#### Task
Extract from the entries below, exactly as given, only the lines from the line containing "357 149 2623" to the line containing "438 314 3072", both lines included.

Saved entries:
════════

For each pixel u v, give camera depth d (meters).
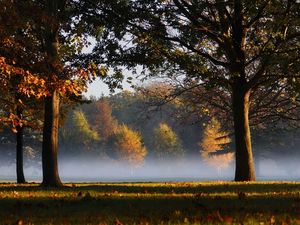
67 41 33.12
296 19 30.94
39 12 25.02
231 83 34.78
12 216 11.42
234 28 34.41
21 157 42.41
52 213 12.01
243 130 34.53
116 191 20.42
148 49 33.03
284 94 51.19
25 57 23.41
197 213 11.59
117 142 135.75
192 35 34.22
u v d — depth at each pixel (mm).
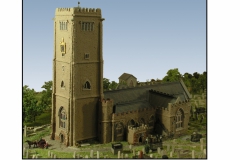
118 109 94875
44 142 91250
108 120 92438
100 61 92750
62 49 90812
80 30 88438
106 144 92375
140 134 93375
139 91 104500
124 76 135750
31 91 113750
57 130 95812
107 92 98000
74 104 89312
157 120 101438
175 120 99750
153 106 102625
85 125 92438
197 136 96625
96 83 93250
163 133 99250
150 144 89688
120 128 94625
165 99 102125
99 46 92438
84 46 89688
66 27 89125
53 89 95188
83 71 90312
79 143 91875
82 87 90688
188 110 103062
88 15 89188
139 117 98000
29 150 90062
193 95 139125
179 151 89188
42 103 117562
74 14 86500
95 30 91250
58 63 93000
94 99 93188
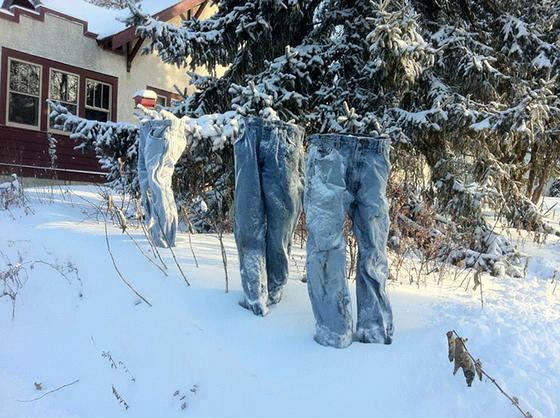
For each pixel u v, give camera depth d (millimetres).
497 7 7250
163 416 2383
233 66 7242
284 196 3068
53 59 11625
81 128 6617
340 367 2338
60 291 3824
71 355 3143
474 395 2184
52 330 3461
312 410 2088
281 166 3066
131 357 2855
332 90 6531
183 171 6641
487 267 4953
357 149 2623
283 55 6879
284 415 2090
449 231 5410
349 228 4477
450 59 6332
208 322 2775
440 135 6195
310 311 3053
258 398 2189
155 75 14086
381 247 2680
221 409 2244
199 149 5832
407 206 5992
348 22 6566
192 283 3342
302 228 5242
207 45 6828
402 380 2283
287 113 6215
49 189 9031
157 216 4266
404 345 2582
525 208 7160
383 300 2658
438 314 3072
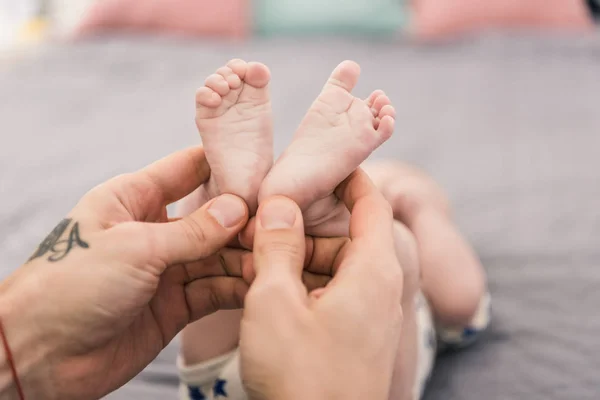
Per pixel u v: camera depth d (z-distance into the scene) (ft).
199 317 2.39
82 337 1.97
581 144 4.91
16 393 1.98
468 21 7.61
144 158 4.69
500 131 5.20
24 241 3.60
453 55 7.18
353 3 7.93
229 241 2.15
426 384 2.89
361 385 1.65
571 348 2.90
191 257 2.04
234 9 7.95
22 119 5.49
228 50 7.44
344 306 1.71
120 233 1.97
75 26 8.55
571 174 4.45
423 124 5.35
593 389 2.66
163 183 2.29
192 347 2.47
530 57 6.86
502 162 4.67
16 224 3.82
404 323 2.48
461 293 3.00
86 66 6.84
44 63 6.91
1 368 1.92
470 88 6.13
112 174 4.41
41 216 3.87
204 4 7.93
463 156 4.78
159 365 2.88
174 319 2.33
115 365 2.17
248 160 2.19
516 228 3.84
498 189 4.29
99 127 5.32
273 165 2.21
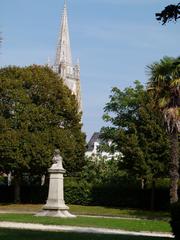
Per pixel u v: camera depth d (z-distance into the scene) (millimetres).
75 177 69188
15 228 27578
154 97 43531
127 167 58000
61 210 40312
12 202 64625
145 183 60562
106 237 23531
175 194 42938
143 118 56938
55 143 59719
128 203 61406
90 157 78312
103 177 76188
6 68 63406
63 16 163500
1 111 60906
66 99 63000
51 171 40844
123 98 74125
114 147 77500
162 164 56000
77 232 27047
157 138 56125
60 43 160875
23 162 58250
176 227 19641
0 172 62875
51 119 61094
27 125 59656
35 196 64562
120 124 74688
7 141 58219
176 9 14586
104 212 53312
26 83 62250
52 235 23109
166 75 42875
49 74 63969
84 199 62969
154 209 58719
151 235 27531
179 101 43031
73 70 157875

════════

#### Result of this task
357 149 2623
283 55 6879
284 415 2090
449 231 5410
349 228 4477
450 59 6332
208 322 2775
440 135 6195
310 311 3053
258 398 2189
155 75 14086
381 247 2680
221 409 2244
199 149 5832
407 206 5992
348 22 6566
192 283 3342
302 228 5242
207 45 6828
402 380 2283
287 113 6215
49 189 9031
157 216 4266
404 345 2582
525 208 7160
383 300 2658
438 314 3072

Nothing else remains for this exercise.